Home Diets and Weight Loss Fit for life diet – that’s behind it

Fit for life diet – that’s behind it

by Josephine Andrews
Published: Last Updated on 177 views

The Fit-for-Life diet is a variant of food combining. However, it is much stricter in rules than the original and includes more fruits and vegetables. Here you can find out how the Fit-for-Life diet works and what advantages and disadvantages it has.

What is the Fit for Life Diet?

The Fit-for-Life diet goes back to the American couple Harvey and Marilyn Diamond: They picked up Hay’s food combining diet and supplemented it with very strict dietary rules. The authors promise that this type of diet should help you achieve your desired weight without counting calories.

Learn more about food combining here .

This is how the Fit for Life diet works

Foods rich in protein and carbohydrates are separated. In addition, it is important to eat according to certain body cycles: Fruit and juice are on the menu in the morning, salads and vegetables at lunchtime, and in the evening there is meat with a salad or baked potatoes with vegetables.

Distilled water is recommended as a drink . Mineral and tap water are considered harmful because they contain minerals that are said to be deposited in the arteries. Milk and milk products are also rejected. They should stick together the mucous membranes in the intestine, for example.
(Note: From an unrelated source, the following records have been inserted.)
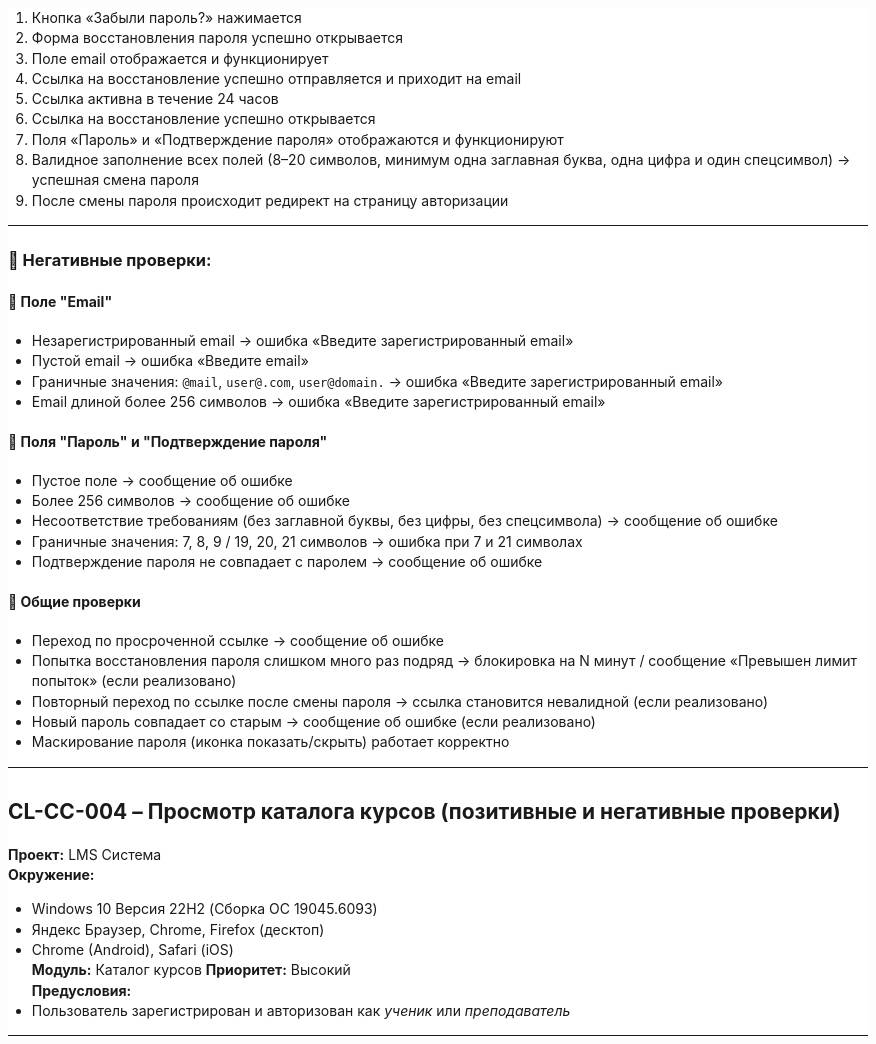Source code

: 1. Кнопка «Забыли пароль?» нажимается  
2. Форма восстановления пароля успешно открывается  
3. Поле email отображается и функционирует  
4. Ссылка на восстановление успешно отправляется и приходит на email  
5. Ссылка активна в течение 24 часов  
6. Ссылка на восстановление успешно открывается  
7. Поля «Пароль» и «Подтверждение пароля» отображаются и функционируют  
8. Валидное заполнение всех полей (8–20 символов, минимум одна заглавная буква, одна цифра и один спецсимвол) → успешная смена пароля  
9. После смены пароля происходит редирект на страницу авторизации  

---

### 🔴 Негативные проверки:

#### 🔹 Поле "Email"

- Незарегистрированный email → ошибка «Введите зарегистрированный email»  
- Пустой email → ошибка «Введите email»  
- Граничные значения: `@mail`, `user@.com`, `user@domain.` → ошибка «Введите зарегистрированный email»  
- Email длиной более 256 символов → ошибка «Введите зарегистрированный email»  

#### 🔹 Поля "Пароль" и "Подтверждение пароля"

- Пустое поле → сообщение об ошибке  
- Более 256 символов → сообщение об ошибке  
- Несоответствие требованиям (без заглавной буквы, без цифры, без спецсимвола) → сообщение об ошибке  
- Граничные значения: 7, 8, 9 / 19, 20, 21 символов → ошибка при 7 и 21 символах  
- Подтверждение пароля не совпадает с паролем → сообщение об ошибке  

#### 🔹 Общие проверки

- Переход по просроченной ссылке → сообщение об ошибке  
- Попытка восстановления пароля слишком много раз подряд → блокировка на N минут / сообщение «Превышен лимит попыток» (если реализовано)  
- Повторный переход по ссылке после смены пароля → ссылка становится невалидной (если реализовано)  
- Новый пароль совпадает со старым → сообщение об ошибке (если реализовано)  
- Маскирование пароля (иконка показать/скрыть) работает корректно  

---

## CL-CC-004 – Просмотр каталога курсов (позитивные и негативные проверки)

**Проект:** LMS Система  
**Окружение:**  
- Windows 10 Версия 22H2 (Сборка ОС 19045.6093)  
- Яндекс Браузер, Chrome, Firefox (десктоп)  
- Chrome (Android), Safari (iOS)  
**Модуль:** Каталог курсов 
**Приоритет:** Высокий    
**Предусловия:**  
- Пользователь зарегистрирован и авторизован как *ученик* или *преподаватель*  

---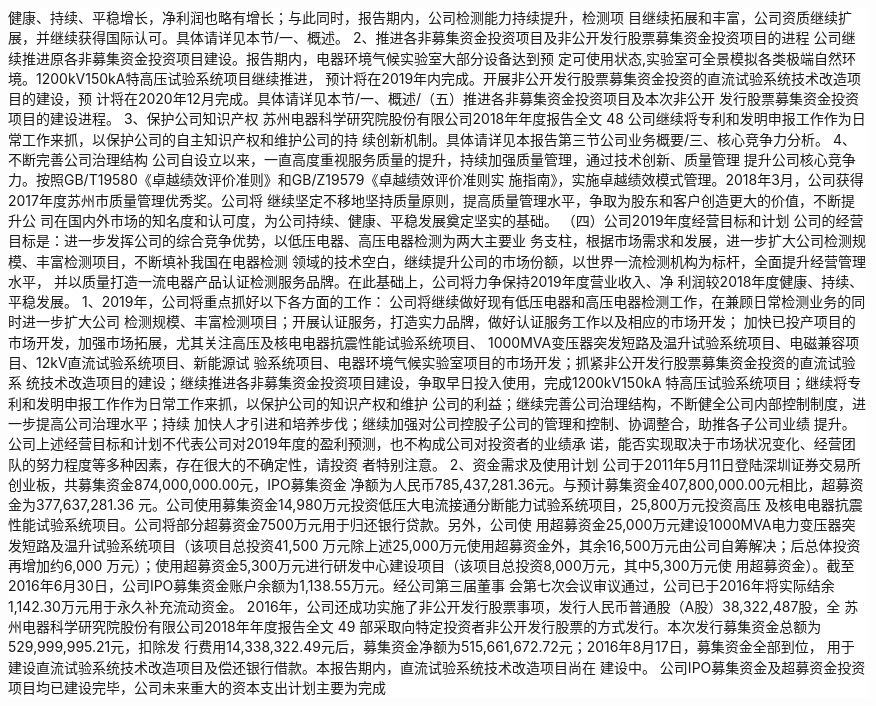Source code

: 健康、持续、平稳增长，净利润也略有增长；与此同时，报告期内，公司检测能力持续提升，检测项
目继续拓展和丰富，公司资质继续扩展，并继续获得国际认可。具体请详见本节/一、概述。
2、推进各非募集资金投资项目及非公开发行股票募集资金投资项目的进程
公司继续推进原各非募集资金投资项目建设。报告期内，电器环境气候实验室大部分设备达到预
定可使用状态,实验室可全景模拟各类极端自然环境。1200kV150kA特高压试验系统项目继续推进，
预计将在2019年内完成。开展非公开发行股票募集资金投资的直流试验系统技术改造项目的建设，预
计将在2020年12月完成。具体请详见本节/一、概述/（五）推进各非募集资金投资项目及本次非公开
发行股票募集资金投资项目的建设进程。
3、保护公司知识产权
苏州电器科学研究院股份有限公司2018年年度报告全文
48
公司继续将专利和发明申报工作作为日常工作来抓，以保护公司的自主知识产权和维护公司的持
续创新机制。具体请详见本报告第三节公司业务概要/三、核心竞争力分析。
4、不断完善公司治理结构
公司自设立以来，一直高度重视服务质量的提升，持续加强质量管理，通过技术创新、质量管理
提升公司核心竞争力。按照GB/T19580《卓越绩效评价准则》和GB/Z19579《卓越绩效评价准则实
施指南》，实施卓越绩效模式管理。2018年3月，公司获得2017年度苏州市质量管理优秀奖。公司将
继续坚定不移地坚持质量原则，提高质量管理水平，争取为股东和客户创造更大的价值，不断提升公
司在国内外市场的知名度和认可度，为公司持续、健康、平稳发展奠定坚实的基础。
（四）公司2019年度经营目标和计划
公司的经营目标是：进一步发挥公司的综合竞争优势，以低压电器、高压电器检测为两大主要业
务支柱，根据市场需求和发展，进一步扩大公司检测规模、丰富检测项目，不断填补我国在电器检测
领域的技术空白，继续提升公司的市场份额，以世界一流检测机构为标杆，全面提升经营管理水平，
并以质量打造一流电器产品认证检测服务品牌。在此基础上，公司将力争保持2019年度营业收入、净
利润较2018年度健康、持续、平稳发展。
1、2019年，公司将重点抓好以下各方面的工作：
公司将继续做好现有低压电器和高压电器检测工作，在兼顾日常检测业务的同时进一步扩大公司
检测规模、丰富检测项目；开展认证服务，打造实力品牌，做好认证服务工作以及相应的市场开发；
加快已投产项目的市场开发，加强市场拓展，尤其关注高压及核电电器抗震性能试验系统项目、
1000MVA变压器突发短路及温升试验系统项目、电磁兼容项目、12kV直流试验系统项目、新能源试
验系统项目、电器环境气候实验室项目的市场开发；抓紧非公开发行股票募集资金投资的直流试验系
统技术改造项目的建设；继续推进各非募集资金投资项目建设，争取早日投入使用，完成1200kV150kA
特高压试验系统项目；继续将专利和发明申报工作作为日常工作来抓，以保护公司的知识产权和维护
公司的利益；继续完善公司治理结构，不断健全公司内部控制制度，进一步提高公司治理水平；持续
加快人才引进和培养步伐；继续加强对公司控股子公司的管理和控制、协调整合，助推各子公司业绩
提升。
公司上述经营目标和计划不代表公司对2019年度的盈利预测，也不构成公司对投资者的业绩承
诺，能否实现取决于市场状况变化、经营团队的努力程度等多种因素，存在很大的不确定性，请投资
者特别注意。
2、资金需求及使用计划
公司于2011年5月11日登陆深圳证券交易所创业板，共募集资金874,000,000.00元，IPO募集资金
净额为人民币785,437,281.36元。与预计募集资金407,800,000.00元相比，超募资金为377,637,281.36
元。公司使用募集资金14,980万元投资低压大电流接通分断能力试验系统项目，25,800万元投资高压
及核电电器抗震性能试验系统项目。公司将部分超募资金7500万元用于归还银行贷款。另外，公司使
用超募资金25,000万元建设1000MVA电力变压器突发短路及温升试验系统项目（该项目总投资41,500
万元除上述25,000万元使用超募资金外，其余16,500万元由公司自筹解决；后总体投资再增加约6,000
万元）；使用超募资金5,300万元进行研发中心建设项目（该项目总投资8,000万元，其中5,300万元使
用超募资金）。截至2016年6月30日，公司IPO募集资金账户余额为1,138.55万元。经公司第三届董事
会第七次会议审议通过，公司已于2016年将实际结余1,142.30万元用于永久补充流动资金。
2016年，公司还成功实施了非公开发行股票事项，发行人民币普通股（A股）38,322,487股，全
苏州电器科学研究院股份有限公司2018年年度报告全文
49
部采取向特定投资者非公开发行股票的方式发行。本次发行募集资金总额为529,999,995.21元，扣除发
行费用14,338,322.49元后，募集资金净额为515,661,672.72元；2016年8月17日，募集资金全部到位，
用于建设直流试验系统技术改造项目及偿还银行借款。本报告期内，直流试验系统技术改造项目尚在
建设中。
公司IPO募集资金及超募资金投资项目均已建设完毕，公司未来重大的资本支出计划主要为完成
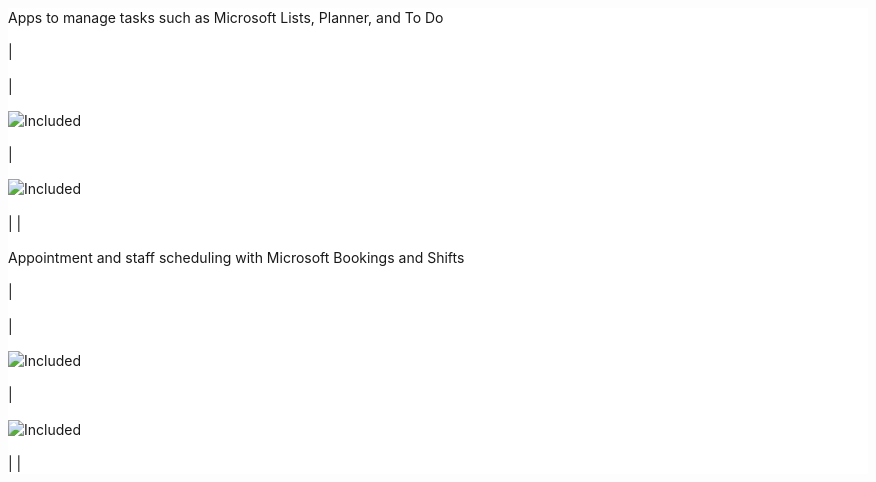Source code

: Apps to manage tasks such as Microsoft Lists, Planner, and To Do









 | 

 | 

![Included](https://cdn-dynmedia-1.microsoft.com/is/content/microsoftcorp/Check?resMode=sharp2&op_usm=1.5,0.65,15,0&qlt=85)





 | 

![Included](https://cdn-dynmedia-1.microsoft.com/is/content/microsoftcorp/Check?resMode=sharp2&op_usm=1.5,0.65,15,0&qlt=85)





 |
| 

Appointment and staff scheduling with Microsoft Bookings and Shifts









 | 

 | 

![Included](https://cdn-dynmedia-1.microsoft.com/is/content/microsoftcorp/Check?resMode=sharp2&op_usm=1.5,0.65,15,0&qlt=85)





 | 

![Included](https://cdn-dynmedia-1.microsoft.com/is/content/microsoftcorp/Check?resMode=sharp2&op_usm=1.5,0.65,15,0&qlt=85)





 |
| 
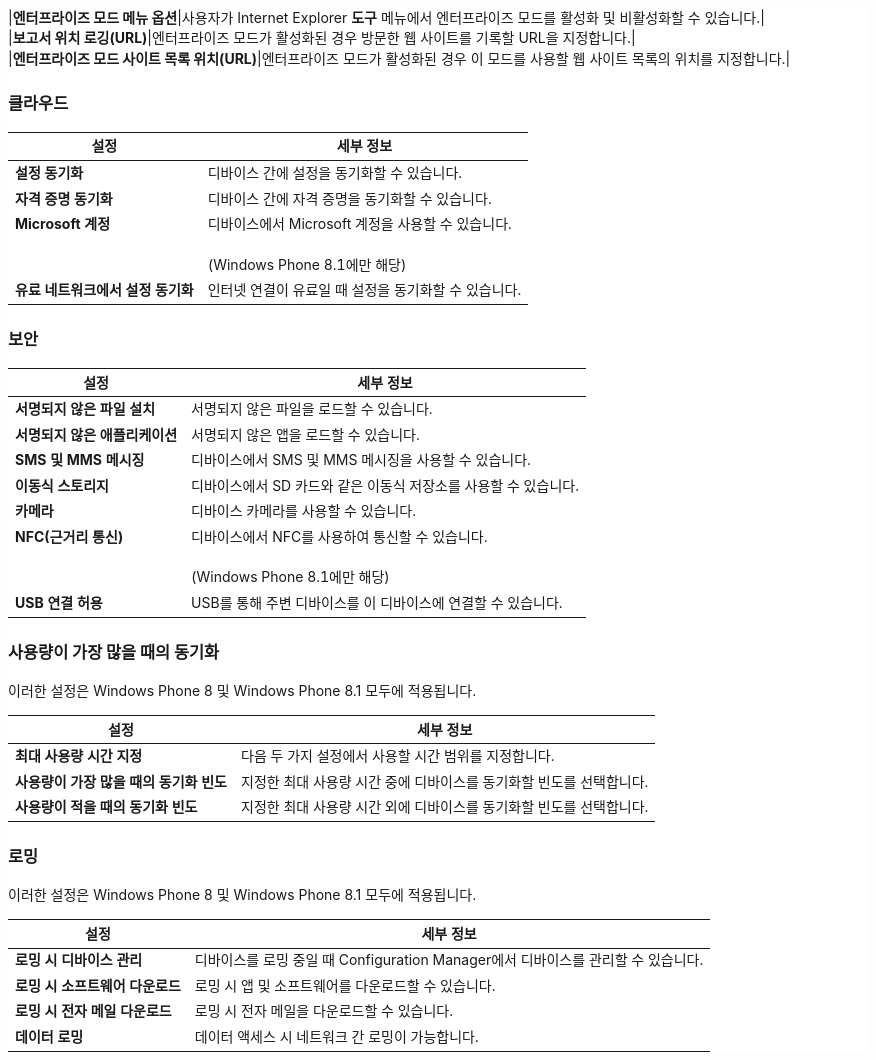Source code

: |**엔터프라이즈 모드 메뉴 옵션**|사용자가 Internet Explorer **도구** 메뉴에서 엔터프라이즈 모드를 활성화 및 비활성화할 수 있습니다.|  
|**보고서 위치 로깅(URL)**|엔터프라이즈 모드가 활성화된 경우 방문한 웹 사이트를 기록할 URL을 지정합니다.|  
|**엔터프라이즈 모드 사이트 목록 위치(URL)**|엔터프라이즈 모드가 활성화된 경우 이 모드를 사용할 웹 사이트 목록의 위치를 지정합니다.|  
  
### <a name="cloud"></a>클라우드  
  
|설정|세부 정보|  
|-------------|-------------|  
|**설정 동기화**|디바이스 간에 설정을 동기화할 수 있습니다.|  
|**자격 증명 동기화**|디바이스 간에 자격 증명을 동기화할 수 있습니다.|  
|**Microsoft 계정**|디바이스에서 Microsoft 계정을 사용할 수 있습니다.<br /><br /> (Windows Phone 8.1에만 해당)|  
|**유료 네트워크에서 설정 동기화**|인터넷 연결이 유료일 때 설정을 동기화할 수 있습니다.|  
  
### <a name="security"></a>보안  
  
|설정|세부 정보|  
|-------------|-------------|  
|**서명되지 않은 파일 설치**|서명되지 않은 파일을 로드할 수 있습니다.|  
|**서명되지 않은 애플리케이션**|서명되지 않은 앱을 로드할 수 있습니다.|  
|**SMS 및 MMS 메시징**|디바이스에서 SMS 및 MMS 메시징을 사용할 수 있습니다.|  
|**이동식 스토리지**|디바이스에서 SD 카드와 같은 이동식 저장소를 사용할 수 있습니다.|  
|**카메라**|디바이스 카메라를 사용할 수 있습니다.|  
|**NFC(근거리 통신)**|디바이스에서 NFC를 사용하여 통신할 수 있습니다.<br /><br /> (Windows Phone 8.1에만 해당)|  
|**USB 연결 허용**|USB를 통해 주변 디바이스를 이 디바이스에 연결할 수 있습니다.|
  
### <a name="peak-synchronization"></a>사용량이 가장 많을 때의 동기화  
 이러한 설정은 Windows Phone 8 및 Windows Phone 8.1 모두에 적용됩니다.  
  
|설정|세부 정보|  
|-------------|-------------|  
|**최대 사용량 시간 지정**|다음 두 가지 설정에서 사용할 시간 범위를 지정합니다.|  
|**사용량이 가장 많을 때의 동기화 빈도**|지정한 최대 사용량 시간 중에 디바이스를 동기화할 빈도를 선택합니다.|  
|**사용량이 적을 때의 동기화 빈도**|지정한 최대 사용량 시간 외에 디바이스를 동기화할 빈도를 선택합니다.|  
  
### <a name="roaming"></a>로밍  
 이러한 설정은 Windows Phone 8 및 Windows Phone 8.1 모두에 적용됩니다.  
  
|설정|세부 정보|  
|-------------|-------------|  
|**로밍 시 디바이스 관리**|디바이스를 로밍 중일 때 Configuration Manager에서 디바이스를 관리할 수 있습니다.|  
|**로밍 시 소프트웨어 다운로드**|로밍 시 앱 및 소프트웨어를 다운로드할 수 있습니다.|  
|**로밍 시 전자 메일 다운로드**|로밍 시 전자 메일을 다운로드할 수 있습니다.|  
|**데이터 로밍**|데이터 액세스 시 네트워크 간 로밍이 가능합니다.|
The Diamonds describe vegetables and fruit as the source of all the nutrients that humans need to survive. It should be noted, however, that fruit should never be eaten together with other foods.

That brings the fit-for-life diet

  • Eating lots of fruits and vegetables, whole grains, and only slightly processed foods provides the body with plenty of vitamins, minerals, and fiber.
  • The time interval of three to four hours between meals corresponds to the recommendations of the DGE.

Risks of the Fit for Life Diet

  • The renunciation of milk products, mineral water and other restrictions that the Fit-for-Life diet specifies are incomprehensible and harmful to health.
  • The advantage of separating the intake of protein and carbohydrate-rich foods has been scientifically refuted. In addition, it is hardly possible to strictly separate protein or carbohydrate intake because many foods contain both nutrients.
  • Also nonsensical from the point of view of nutritional science are the strict time specifications as to when individual food groups are to be consumed and when not.

Fit-for-Life Diet: Conclusion

Plentiful consumption of fruit and vegetables as part of the Fit-for-Life diet provides the body with many vitamins. In the long run, however, the strict ban on certain foods can lead to deficiency symptoms, such as calcium deficiency due to not consuming dairy products. In addition, the diet does not provide for an exercise and sports program.

The fit-for-life diet is only good for your weight in the short term – even if many of the statements are completely wrong. In the long term, it is even dangerous for your health.